Approximate Tree Completion and Learning-Augmented Algorithms for Metric Minimum Spanning Trees
This work addresses the computational bottleneck of MSTs in ML applications, offering a practical solution for faster hierarchical clustering and similar tasks, though it is incremental in improving approximation algorithms.
The paper tackles the problem of efficiently approximating minimum spanning trees (MSTs) in metric spaces, which is fundamental for hierarchical clustering and other ML tasks, by introducing a framework that combines practical heuristics with a subquadratic 2.62-approximation algorithm and learning-augmented techniques, achieving nearly optimal trees with orders of magnitude speedup over exact methods.
Finding a minimum spanning tree (MST) for $n$ points in an arbitrary metric space is a fundamental primitive for hierarchical clustering and many other ML tasks, but this takes $Ω(n^2)$ time to even approximate.
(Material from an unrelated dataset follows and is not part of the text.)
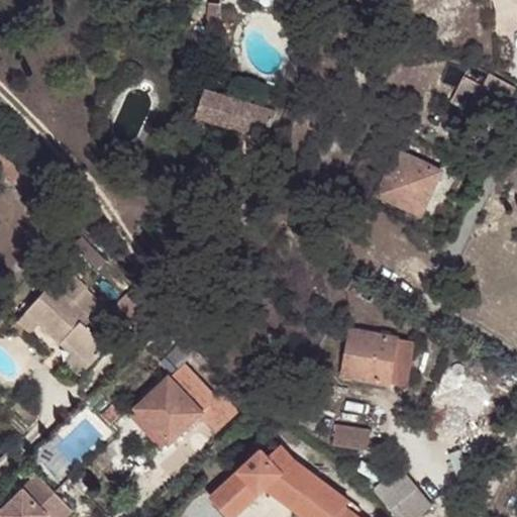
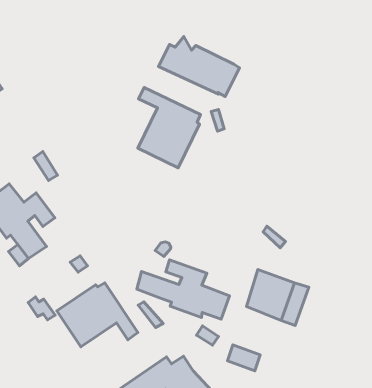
building: none -> [138,87,200,168]
building: [376,151,440,214] -> none
building: none -> [137,260,229,319]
We introduce a framework for metric MSTs that first (1) finds a forest of disconnected components using practical heuristics, and then (2) finds a small weight set of edges to connect disjoint components of the forest into a spanning tree. We prove that optimally solving the second step still takes $Ω(n^2)$ time, but we provide a subquadratic 2.62-approximation algorithm. In the spirit of learning-augmented algorithms, we then show that if the forest found in step (1) overlaps with an optimal MST, we can approximate the original MST problem in subquadratic time, where the approximation factor depends on a measure of overlap. In practice, we find nearly optimal spanning trees for a wide range of metrics, while being orders of magnitude faster than exact algorithms.